Tn irate man barges into a maternity ward with an AK-47 and guns down his wife and the male doctor who just delivered his baby. Why? Because he’s a highly conservative Muslim and he can’t tolerate another man touching his wife? Sure. Because Saudi Arabian director Meshal Aljaser is a fan of grand gestures and what better way to open his first feature, Naga, than with an over-the-top, blood-soaked non-sequitur? Now you’re talking. Narratively and emotionally there’s little reason to frontload the film with such an emotionally intense piece of grand guignol, but it gets you on edge and, based on the relentless 105-minute long rollercoaster ride that follows, on edge is precisely the place Aljaser wants you to be.

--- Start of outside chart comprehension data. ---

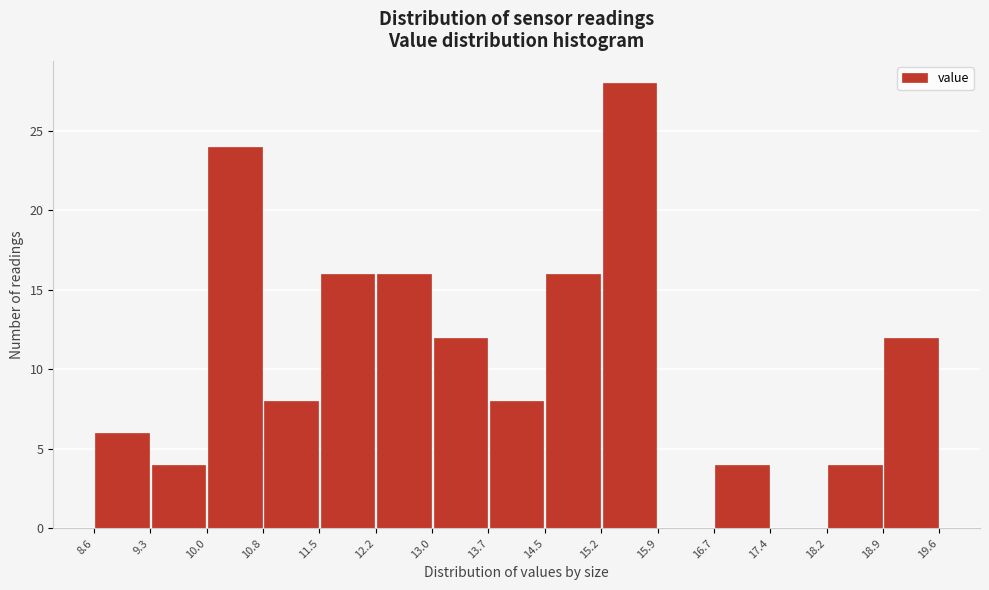

Reading left to right, transcribe this chart: for each bar, give the range it covers on the x-axis and its height. The values are not printed on the chart, so give them approximately, as read against the axis.

8.6 to 9.3: 6
9.3 to 10.0: 4
10.0 to 10.8: 24
10.8 to 11.5: 8
11.5 to 12.2: 16
12.2 to 13.0: 16
13.0 to 13.7: 12
13.7 to 14.5: 8
14.5 to 15.2: 16
15.2 to 15.9: 28
15.9 to 16.7: 0
16.7 to 17.4: 4
17.4 to 18.2: 0
18.2 to 18.9: 4
18.9 to 19.6: 12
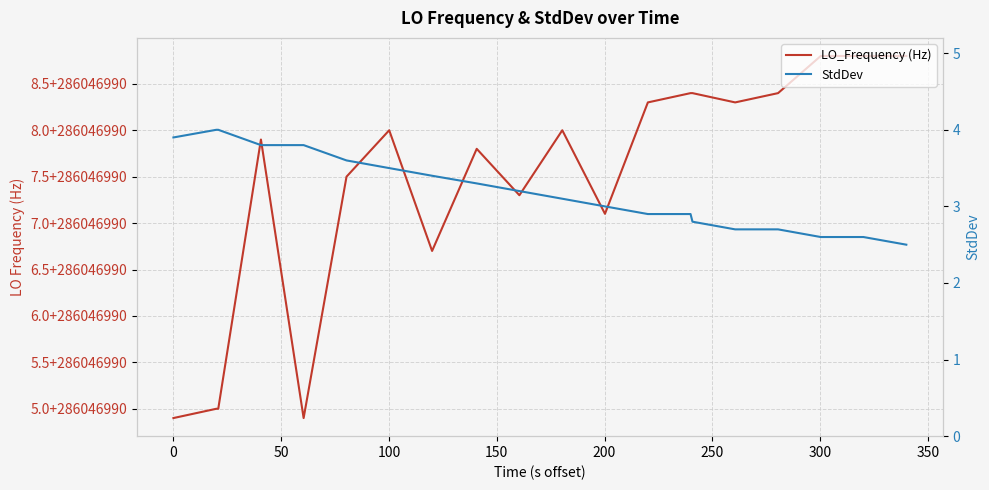

What are all the series names shown in the legend?

LO_Frequency (Hz), StdDev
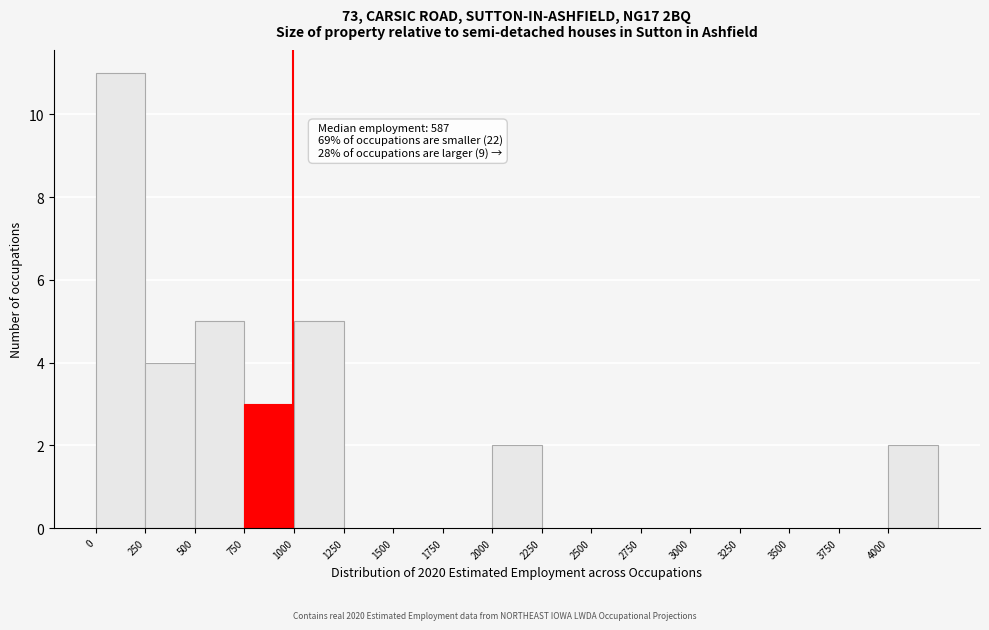

Over which range of the x-axis is the bar tallest?

0 to 250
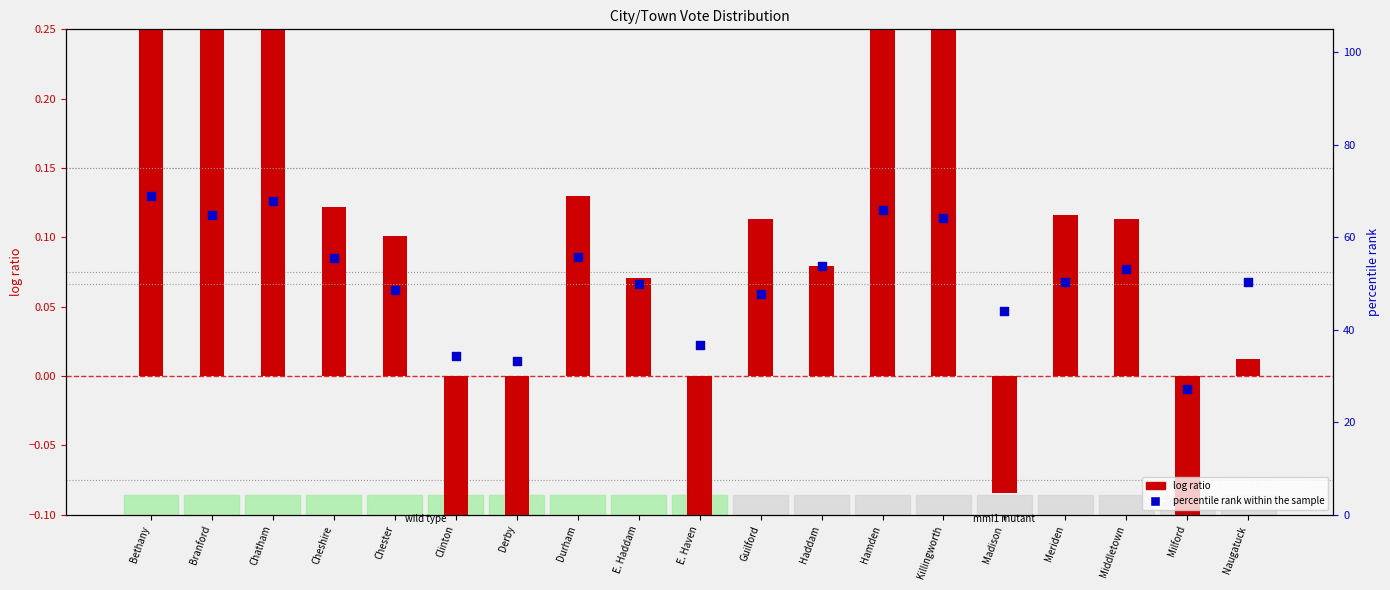

Which series has the largest total across all categories?

percentile rank within the sample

Flashing forward a few decades to today, that baby is now a rebellious, emotionally volatile woman in her 20s, Sarah (Adwa Bader), struggling to get out from under her overbearing father’s control. Coerced by her secret boyfriend to take a trip out to the desert to do hallucinogens and go to a party, Sarah tells her family she’s going to the market and hits the road under the promise she’ll be back by 10. Soon, however, their romantic day out quickly turns into a night in hell replete with a flamethrower wielding dirt-bike gang, a blow-hard national poet with a deep ire for Sarah, and a murderous pregnant camel intent on avenging the death of her son. Yet no matter how bad it gets, Sarah is always quick to remember that the worst threat of all is always her dad.
Watching Naga is like watching 15 great music videos in a row – it’s one set-piece after another, the volume is always on high, and every scene is intent on convincing you that it’s the craziest, coolest thing you’ve ever seen. There is little emotional rhyme or reason to the relentless string of obstacles hurled at Sarah; it’s one isolated moment of anxiety after another that essentially adds up to the same idea lobbed at you over and over again: shit’s crazy. It’s as tiring as it is exhilarating, but the craziest thing about it is simply that the whole enterprise works. Naga is, ultimately, a hip, fun movie that’s worth the ride so long as a ride is all you’re looking for. I always wanted more even when I wanted it to end.
If it succeeds, it succeeds largely on Aljaser’s merits as a director. Piggybacking on the success of his high-concept shorts, such as Arab Alien (2020) and Is Sumayati Going to Hell? (2016), and flush with Netlfix money, Aljaser is able to pump Naga full of verve and style that’s mostly measured and clever, only rarely overweening. Expressionistic angles, Hitchcockian montages, and subtle psychedelic effects are pulled off with aplomb, almost always building tension more than showing off, and Aljaser knows how to build his ideas across absurd throughlines – like the hunt for a samsung charger – that keep the rhythm rolling steadily along even if the action is somewhat episodic.
If Aljaser has a favourite stylistic move, it’s a woozy, disorienting 360 degree camera spin. Whole set-pieces are constructed around these gestures, which start rotating around one centripetal point of focus (be it a singer in the middle of a circle of dancers at a party or Sarah’s father running up a round staircase in anger), before gradually drifting and tilting every which way until the whole image is upside down. It’s an exhilarating technique that bowled me over the first two or three times it appeared, then nauseated me every time after. It’s an apt metaphor for Naga, the whole film, itself.
Naga is in the Official Competition of the 3rd Red Sea International Film Festival. It premiered earlier this year in the Toronto Film Festival.